How to complete this task: Please update the data below by changing every "images" to "frames" and leaving everything else unchanged. Omit the pictures from your answer.

Material for the task: Begin

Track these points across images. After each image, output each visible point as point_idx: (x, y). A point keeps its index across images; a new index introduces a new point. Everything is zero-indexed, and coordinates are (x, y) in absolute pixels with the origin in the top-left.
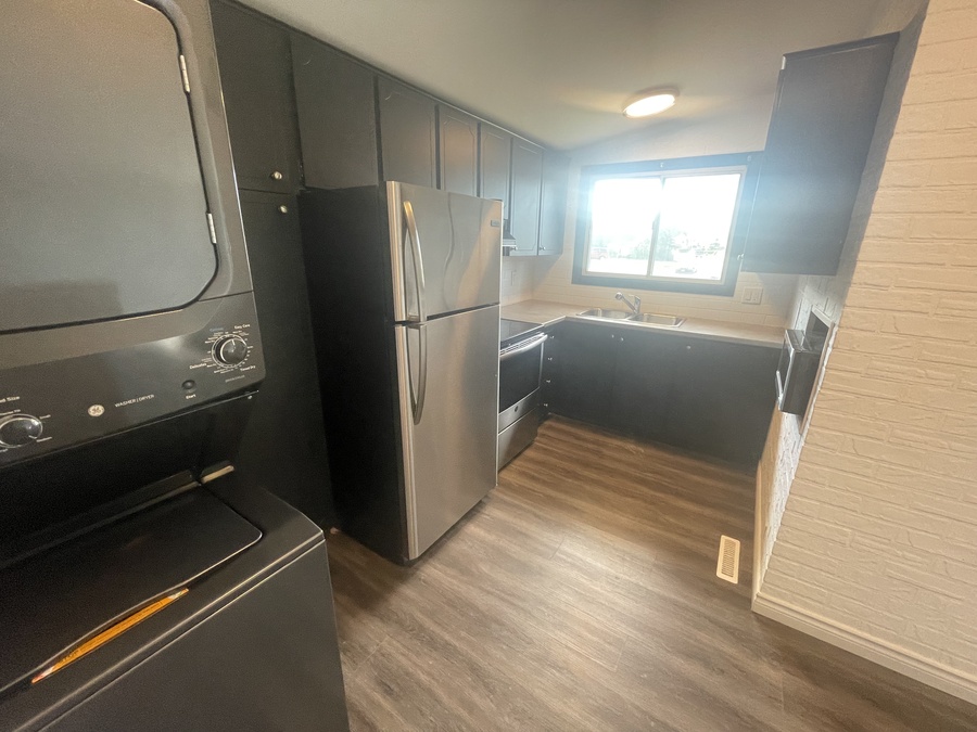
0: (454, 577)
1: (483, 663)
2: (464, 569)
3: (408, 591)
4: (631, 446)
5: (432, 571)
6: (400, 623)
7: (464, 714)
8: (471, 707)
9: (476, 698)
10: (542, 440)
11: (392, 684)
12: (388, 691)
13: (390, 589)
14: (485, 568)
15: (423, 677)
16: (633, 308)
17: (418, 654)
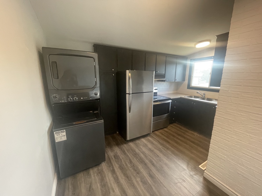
0: (134, 146)
1: (132, 160)
2: (137, 146)
3: (125, 145)
4: (196, 134)
5: (131, 144)
6: (122, 149)
7: (125, 165)
8: (126, 165)
9: (128, 164)
10: (170, 127)
11: (116, 157)
12: (115, 157)
13: (122, 144)
14: (141, 147)
15: (121, 158)
16: (203, 96)
17: (122, 154)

Material for the task: End

The completed task:
Track these points across frames. After each image, output each visible point as point_idx: (x, y). A point keeps its index across frames; a new index introduces a new point. Everything is zero-indexed, and coordinates are (x, y) in absolute pixels with the origin in the top-left.
0: (454, 577)
1: (483, 663)
2: (464, 569)
3: (408, 591)
4: (631, 446)
5: (432, 571)
6: (400, 623)
7: (464, 714)
8: (471, 707)
9: (476, 698)
10: (542, 440)
11: (392, 684)
12: (388, 691)
13: (390, 589)
14: (485, 568)
15: (423, 677)
16: (633, 308)
17: (418, 654)
0: (134, 146)
1: (132, 160)
2: (137, 146)
3: (125, 145)
4: (196, 134)
5: (131, 144)
6: (122, 149)
7: (125, 165)
8: (126, 165)
9: (128, 164)
10: (170, 127)
11: (116, 157)
12: (115, 157)
13: (122, 144)
14: (141, 147)
15: (121, 158)
16: (203, 96)
17: (122, 154)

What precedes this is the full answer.